→ What you should do:
Reproduce every line of the item below character for character, with no changes.

-.-.-

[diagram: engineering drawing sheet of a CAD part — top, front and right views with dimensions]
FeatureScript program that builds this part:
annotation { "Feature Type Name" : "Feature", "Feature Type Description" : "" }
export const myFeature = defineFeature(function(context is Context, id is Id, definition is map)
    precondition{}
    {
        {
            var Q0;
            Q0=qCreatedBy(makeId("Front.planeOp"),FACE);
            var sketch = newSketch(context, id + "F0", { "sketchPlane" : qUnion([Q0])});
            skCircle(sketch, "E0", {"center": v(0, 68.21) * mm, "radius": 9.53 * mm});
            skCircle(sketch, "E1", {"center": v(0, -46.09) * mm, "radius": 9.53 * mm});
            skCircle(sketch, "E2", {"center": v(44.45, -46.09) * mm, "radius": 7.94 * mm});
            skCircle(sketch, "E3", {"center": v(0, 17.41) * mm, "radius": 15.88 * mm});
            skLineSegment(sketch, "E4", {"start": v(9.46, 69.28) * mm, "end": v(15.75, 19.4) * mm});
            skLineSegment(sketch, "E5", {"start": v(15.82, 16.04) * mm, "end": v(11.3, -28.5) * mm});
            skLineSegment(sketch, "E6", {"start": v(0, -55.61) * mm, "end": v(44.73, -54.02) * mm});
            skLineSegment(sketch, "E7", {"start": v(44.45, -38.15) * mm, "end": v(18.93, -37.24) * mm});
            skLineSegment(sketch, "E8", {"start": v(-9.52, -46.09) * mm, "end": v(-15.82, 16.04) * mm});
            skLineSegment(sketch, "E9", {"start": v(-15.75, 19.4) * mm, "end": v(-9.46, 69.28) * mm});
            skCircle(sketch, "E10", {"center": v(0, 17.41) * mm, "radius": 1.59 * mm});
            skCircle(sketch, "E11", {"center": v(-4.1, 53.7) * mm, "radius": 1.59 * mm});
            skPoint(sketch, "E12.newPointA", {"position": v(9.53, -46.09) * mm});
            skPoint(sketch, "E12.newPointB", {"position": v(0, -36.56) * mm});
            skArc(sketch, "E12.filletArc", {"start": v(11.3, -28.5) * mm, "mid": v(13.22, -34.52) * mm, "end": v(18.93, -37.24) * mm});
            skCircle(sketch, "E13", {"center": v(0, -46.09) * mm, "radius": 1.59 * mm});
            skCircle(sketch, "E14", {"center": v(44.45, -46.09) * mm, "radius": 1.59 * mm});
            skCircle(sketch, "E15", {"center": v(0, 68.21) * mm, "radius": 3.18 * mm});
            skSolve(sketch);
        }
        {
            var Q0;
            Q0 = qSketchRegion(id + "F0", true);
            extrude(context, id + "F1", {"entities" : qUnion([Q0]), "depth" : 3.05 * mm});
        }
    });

-.-.-

→ Answer for the task:
[diagram: engineering drawing sheet of a CAD part — top, front and right views with dimensions]
FeatureScript program that builds this part:
annotation { "Feature Type Name" : "Feature", "Feature Type Description" : "" }
export const myFeature = defineFeature(function(context is Context, id is Id, definition is map)
    precondition{}
    {
        {
            var Q0;
            Q0=qCreatedBy(makeId("Front.planeOp"),FACE);
            var sketch = newSketch(context, id + "F0", { "sketchPlane" : qUnion([Q0])});
            skCircle(sketch, "E0", {"center": v(0, 68.21) * mm, "radius": 9.53 * mm});
            skCircle(sketch, "E1", {"center": v(0, -46.09) * mm, "radius": 9.53 * mm});
            skCircle(sketch, "E2", {"center": v(44.45, -46.09) * mm, "radius": 7.94 * mm});
            skCircle(sketch, "E3", {"center": v(0, 17.41) * mm, "radius": 15.88 * mm});
            skLineSegment(sketch, "E4", {"start": v(9.46, 69.28) * mm, "end": v(15.75, 19.4) * mm});
            skLineSegment(sketch, "E5", {"start": v(15.82, 16.04) * mm, "end": v(11.3, -28.5) * mm});
            skLineSegment(sketch, "E6", {"start": v(0, -55.61) * mm, "end": v(44.73, -54.02) * mm});
            skLineSegment(sketch, "E7", {"start": v(44.45, -38.15) * mm, "end": v(18.93, -37.24) * mm});
            skLineSegment(sketch, "E8", {"start": v(-9.52, -46.09) * mm, "end": v(-15.82, 16.04) * mm});
            skLineSegment(sketch, "E9", {"start": v(-15.75, 19.4) * mm, "end": v(-9.46, 69.28) * mm});
            skCircle(sketch, "E10", {"center": v(0, 17.41) * mm, "radius": 1.59 * mm});
            skCircle(sketch, "E11", {"center": v(-4.1, 53.7) * mm, "radius": 1.59 * mm});
            skPoint(sketch, "E12.newPointA", {"position": v(9.53, -46.09) * mm});
            skPoint(sketch, "E12.newPointB", {"position": v(0, -36.56) * mm});
            skArc(sketch, "E12.filletArc", {"start": v(11.3, -28.5) * mm, "mid": v(13.22, -34.52) * mm, "end": v(18.93, -37.24) * mm});
            skCircle(sketch, "E13", {"center": v(0, -46.09) * mm, "radius": 1.59 * mm});
            skCircle(sketch, "E14", {"center": v(44.45, -46.09) * mm, "radius": 1.59 * mm});
            skCircle(sketch, "E15", {"center": v(0, 68.21) * mm, "radius": 3.18 * mm});
            skSolve(sketch);
        }
        {
            var Q0;
            Q0 = qSketchRegion(id + "F0", true);
            extrude(context, id + "F1", {"entities" : qUnion([Q0]), "depth" : 3.05 * mm});
        }
    });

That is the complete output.